Para períodos anteriores à entrada em vigor da Lei Complementar nº 142/2013, a própria legislação estabelece que o tempo na condição de pessoa com deficiência *não pode ser comprovado exclusivamente por prova testemunhal*.

Isso mostra por que documentos antigos podem ser extremamente importantes.

Uma testemunha pode eventualmente contribuir conforme a situação, mas não deve ser a única base quando a legislação exige documentação.

 

Quem possui deficiência visual pode ter direito?

Pode.

A deficiência sensorial está prevista expressamente no conceito legal da pessoa com deficiência.

Isso significa que determinadas deficiências visuais podem permitir enquadramento, desde que preenchidos os critérios legais e realizada a avaliação correspondente.

Não basta, entretanto, possuir determinado grau de problema de visão e concluir automaticamente que existe direito.

É necessário verificar se a condição se enquadra juridicamente como deficiência e desde quando ela existe.

 

Deficiência auditiva também pode gerar Aposentadoria PCD?

Pode.

Pela mesma razão, determinadas deficiências auditivas podem ser analisadas como deficiência sensorial.

Novamente, o diagnóstico e os exames são importantes, mas o reconhecimento previdenciário dependerá da avaliação realizada no caso concreto.

 

Deficiência física pode gerar Aposentadoria PCD?

Sim.

Deficiências físicas estão expressamente abrangidas pelo conceito legal.

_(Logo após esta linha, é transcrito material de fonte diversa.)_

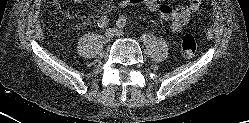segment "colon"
I'll list each match as a JSON object with an SVG mask.
<instances>
[{
	"label": "colon",
	"instance_id": "obj_1",
	"mask_svg": "<svg viewBox=\"0 0 249 123\" xmlns=\"http://www.w3.org/2000/svg\"><path fill=\"white\" fill-rule=\"evenodd\" d=\"M197 51V42L192 34H185L181 40V53L186 58H191Z\"/></svg>",
	"mask_w": 249,
	"mask_h": 123
}]
</instances>
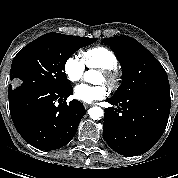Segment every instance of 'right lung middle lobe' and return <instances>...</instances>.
Returning a JSON list of instances; mask_svg holds the SVG:
<instances>
[{
  "label": "right lung middle lobe",
  "instance_id": "dd1d6c3e",
  "mask_svg": "<svg viewBox=\"0 0 178 178\" xmlns=\"http://www.w3.org/2000/svg\"><path fill=\"white\" fill-rule=\"evenodd\" d=\"M97 38L47 33L26 45L14 57L10 79L17 86L63 88L69 86L65 63L78 49ZM9 88H12L10 85Z\"/></svg>",
  "mask_w": 178,
  "mask_h": 178
}]
</instances>
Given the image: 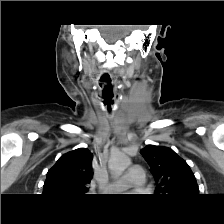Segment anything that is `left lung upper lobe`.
Instances as JSON below:
<instances>
[{
	"label": "left lung upper lobe",
	"instance_id": "obj_1",
	"mask_svg": "<svg viewBox=\"0 0 224 224\" xmlns=\"http://www.w3.org/2000/svg\"><path fill=\"white\" fill-rule=\"evenodd\" d=\"M140 153L157 182L156 196L171 198L199 195L196 178L189 165L171 148L147 145Z\"/></svg>",
	"mask_w": 224,
	"mask_h": 224
}]
</instances>
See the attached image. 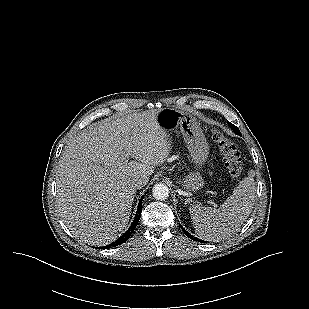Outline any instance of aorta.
<instances>
[{"label": "aorta", "mask_w": 309, "mask_h": 309, "mask_svg": "<svg viewBox=\"0 0 309 309\" xmlns=\"http://www.w3.org/2000/svg\"><path fill=\"white\" fill-rule=\"evenodd\" d=\"M153 197L157 200H166L169 196V188L163 184H155L152 189Z\"/></svg>", "instance_id": "1"}]
</instances>
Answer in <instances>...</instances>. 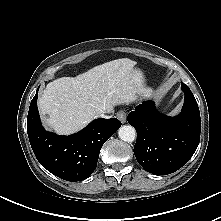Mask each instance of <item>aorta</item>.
Returning <instances> with one entry per match:
<instances>
[{"instance_id":"762f6f07","label":"aorta","mask_w":221,"mask_h":221,"mask_svg":"<svg viewBox=\"0 0 221 221\" xmlns=\"http://www.w3.org/2000/svg\"><path fill=\"white\" fill-rule=\"evenodd\" d=\"M118 136L125 142H133L136 138V130L130 125H123L118 130Z\"/></svg>"}]
</instances>
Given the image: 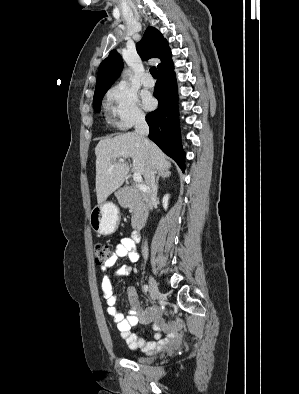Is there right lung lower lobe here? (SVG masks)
Wrapping results in <instances>:
<instances>
[{
    "mask_svg": "<svg viewBox=\"0 0 299 394\" xmlns=\"http://www.w3.org/2000/svg\"><path fill=\"white\" fill-rule=\"evenodd\" d=\"M173 70L172 61L158 70L154 96L159 104L155 111L146 115V121L150 128L149 138L184 171L185 154L180 138L177 84Z\"/></svg>",
    "mask_w": 299,
    "mask_h": 394,
    "instance_id": "obj_1",
    "label": "right lung lower lobe"
}]
</instances>
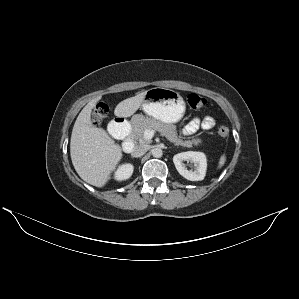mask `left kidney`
<instances>
[{"label":"left kidney","mask_w":299,"mask_h":299,"mask_svg":"<svg viewBox=\"0 0 299 299\" xmlns=\"http://www.w3.org/2000/svg\"><path fill=\"white\" fill-rule=\"evenodd\" d=\"M184 161L194 163V169L188 170ZM173 163L180 175L190 181L203 180L206 174L207 160L202 152L187 151L174 155Z\"/></svg>","instance_id":"5707ae66"}]
</instances>
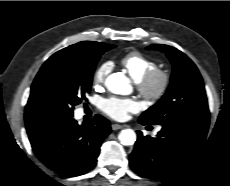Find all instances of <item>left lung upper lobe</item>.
Segmentation results:
<instances>
[{
    "label": "left lung upper lobe",
    "mask_w": 230,
    "mask_h": 186,
    "mask_svg": "<svg viewBox=\"0 0 230 186\" xmlns=\"http://www.w3.org/2000/svg\"><path fill=\"white\" fill-rule=\"evenodd\" d=\"M147 49L164 52L173 65V73L166 94L139 120L164 125L183 119H209L204 84L195 64L171 46L153 44Z\"/></svg>",
    "instance_id": "obj_1"
}]
</instances>
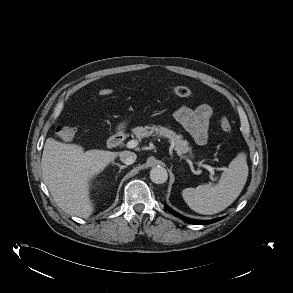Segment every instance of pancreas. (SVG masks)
I'll list each match as a JSON object with an SVG mask.
<instances>
[{"label":"pancreas","mask_w":293,"mask_h":293,"mask_svg":"<svg viewBox=\"0 0 293 293\" xmlns=\"http://www.w3.org/2000/svg\"><path fill=\"white\" fill-rule=\"evenodd\" d=\"M132 133L138 138H144L151 135L168 138L170 143L175 147V150L181 153H190L191 147L186 140L182 139V135L177 134L173 130L163 126H138L132 129Z\"/></svg>","instance_id":"cf45deb5"}]
</instances>
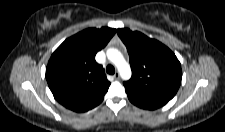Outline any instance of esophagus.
I'll use <instances>...</instances> for the list:
<instances>
[{
  "label": "esophagus",
  "instance_id": "1",
  "mask_svg": "<svg viewBox=\"0 0 225 132\" xmlns=\"http://www.w3.org/2000/svg\"><path fill=\"white\" fill-rule=\"evenodd\" d=\"M113 78L115 80H119L120 79V74L119 73H115L114 76H113Z\"/></svg>",
  "mask_w": 225,
  "mask_h": 132
}]
</instances>
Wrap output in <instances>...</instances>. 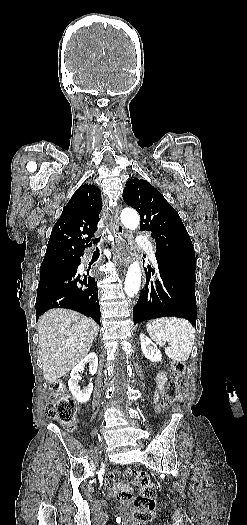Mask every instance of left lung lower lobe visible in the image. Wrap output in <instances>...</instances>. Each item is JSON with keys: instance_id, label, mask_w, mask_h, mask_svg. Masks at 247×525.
Returning <instances> with one entry per match:
<instances>
[{"instance_id": "0a47b994", "label": "left lung lower lobe", "mask_w": 247, "mask_h": 525, "mask_svg": "<svg viewBox=\"0 0 247 525\" xmlns=\"http://www.w3.org/2000/svg\"><path fill=\"white\" fill-rule=\"evenodd\" d=\"M159 280L149 283L151 272L146 269V287L134 306V323L165 316L190 320L196 327L195 272L158 262Z\"/></svg>"}]
</instances>
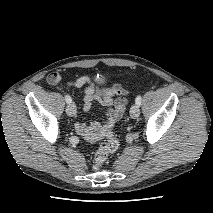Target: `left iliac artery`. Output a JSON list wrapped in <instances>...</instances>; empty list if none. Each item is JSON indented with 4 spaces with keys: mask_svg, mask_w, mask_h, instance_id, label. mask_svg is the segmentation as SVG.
<instances>
[{
    "mask_svg": "<svg viewBox=\"0 0 213 213\" xmlns=\"http://www.w3.org/2000/svg\"><path fill=\"white\" fill-rule=\"evenodd\" d=\"M141 101H142V97H141L140 95H138V96L136 97L135 103H136L138 106H140V105H141Z\"/></svg>",
    "mask_w": 213,
    "mask_h": 213,
    "instance_id": "44dca946",
    "label": "left iliac artery"
}]
</instances>
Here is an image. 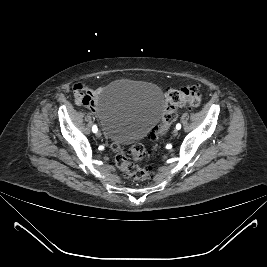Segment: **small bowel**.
<instances>
[{"mask_svg":"<svg viewBox=\"0 0 267 267\" xmlns=\"http://www.w3.org/2000/svg\"><path fill=\"white\" fill-rule=\"evenodd\" d=\"M99 92V88H90L81 83L74 86V96L76 102L91 109L95 108V99Z\"/></svg>","mask_w":267,"mask_h":267,"instance_id":"1","label":"small bowel"}]
</instances>
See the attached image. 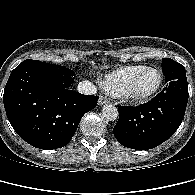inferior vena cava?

Podem existir inúmeras situações: limitações em membros, amputações, sequelas permanentes de acidentes, determinadas condições neurológicas e outras limitações físicas.

O ponto principal será identificar *a existência da deficiência, sua duração, seu impacto e o período durante o qual a pessoa contribuiu nessa condição*.

 

Se a deficiência surgiu depois de um acidente, posso me aposentar como PCD?

Pode existir essa possibilidade.

Imagine que um trabalhador tenha sofrido um acidente e ficado com uma sequela permanente.

Essa sequela pode, dependendo de suas características, representar uma deficiência para fins previdenciários.

Nesse caso, será necessário estabelecer a data provável de início e verificar o período contributivo anterior e posterior.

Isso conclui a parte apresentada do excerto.